In this context, Abdel Fattah al-Sisi has chosen to take the Egyptian people through the hard path by seeking to secure a loan from the International Monetary Fund(IMF).
In this context, Egypt’ s al-Sisi has worked to fulfill the IMF economic reform program to secure the loan.
Last November, the International Monetary Fund’s executive board has approved Egypt’s request to secure $12 billion loan facility after Egypt met its requirements.
On August 30 Egypt started its first steps towards the loan when Egypt’s parliament approved a long-awaited law introducing a value-added tax (VAT) of 13 %, rising to 14% in the next fiscal year.
On November 3, the Central Bank of Egypt floated the Egyptian pound and gave up trying to peg the currency to the US dollar allowing it to devalue by almost half.
On November 4, Egypt took another unprecedented decision, which has always been abandoned by former leaders in fear of public unrest, to cut subsidies for fuel leading to jump in prices, in addition to the introduction of the value-added tax to raise revenues.
Abdel Fattah al-Sisi has said before that he would not hesitate “for one second” to take the difficult steps necessary to ensure Egypt lives within its means.

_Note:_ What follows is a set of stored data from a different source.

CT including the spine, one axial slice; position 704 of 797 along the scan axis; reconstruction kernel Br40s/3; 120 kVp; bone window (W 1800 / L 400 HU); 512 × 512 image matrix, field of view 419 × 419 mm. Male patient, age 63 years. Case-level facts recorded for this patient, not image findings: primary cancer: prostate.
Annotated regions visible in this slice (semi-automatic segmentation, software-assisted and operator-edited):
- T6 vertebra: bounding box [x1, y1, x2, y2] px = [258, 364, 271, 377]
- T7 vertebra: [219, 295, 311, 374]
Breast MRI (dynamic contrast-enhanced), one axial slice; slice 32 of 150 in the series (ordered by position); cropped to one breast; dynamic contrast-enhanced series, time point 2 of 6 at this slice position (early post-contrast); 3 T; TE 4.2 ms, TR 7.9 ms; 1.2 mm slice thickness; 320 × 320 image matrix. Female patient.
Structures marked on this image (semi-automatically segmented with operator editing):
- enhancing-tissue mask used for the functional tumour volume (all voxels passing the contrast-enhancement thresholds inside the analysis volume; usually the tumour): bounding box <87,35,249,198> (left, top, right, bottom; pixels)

In this context, last December Al-Sisi asked the Egyptian people to endure hardships and austerity for the next six months.
It is worth to mention All Egypt’s presidents tend to avoid these economic measures of the IMF recalling poor Egyptians riot when President Anwar Sadat removed them on flour, rice, and oil in 1977, part of an effort to secure IMF-backed financing.

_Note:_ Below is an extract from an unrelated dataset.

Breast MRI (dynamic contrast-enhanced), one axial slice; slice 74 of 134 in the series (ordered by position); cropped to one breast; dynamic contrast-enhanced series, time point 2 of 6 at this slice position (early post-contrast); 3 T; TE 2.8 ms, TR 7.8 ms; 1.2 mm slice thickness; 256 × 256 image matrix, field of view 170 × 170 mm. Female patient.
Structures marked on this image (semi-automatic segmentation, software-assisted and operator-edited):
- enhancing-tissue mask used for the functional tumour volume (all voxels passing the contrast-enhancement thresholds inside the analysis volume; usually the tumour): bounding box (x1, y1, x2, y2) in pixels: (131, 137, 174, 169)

He reinstated later from the decision. Though Egypt has returned to the IMF virtually every decade since the 1970s, implementation of reforms has been mixed.
In the end, as food crisis in Egypt is increasing day by day, dangers are not lost on Abdel Fattah al-Sisi,“ in a country where economic discontent has helped unseat two presidents in five years,” said Reuters.
In December, the Financial Times stated that Egypt’s rule is the worst under al-Sisi regime an article titled “Sisi’s Egypt: The march of the security state.” FT said that Egypt’s “social and economic problems are deeper than ever under the former general’s regime.”
In the same context, last August, the Economist highlighted al-Sisi as the one who is responsible for the ruining of Egypt in its editorial titled: The Ruining of Egypt…Repression and the incompetence of al-Sisi are stoking the second uprising.”
The magazine said at the end of its editorial that the demographic, economic and social pressures in Egypt are relentlessly increasing and that al-Sisi is incapable of providing the sustainable stability to Egypt, the political regime also needs to be reopened.
The magazine considered al-Sisi’s withdrawal from the political life is the hope gate for the Egypt. The Economist continued saying, “Egypt’s political system needs to be reopened. A good place to start would be for al-Sisi to announce that he will not stand again for election in 2018.”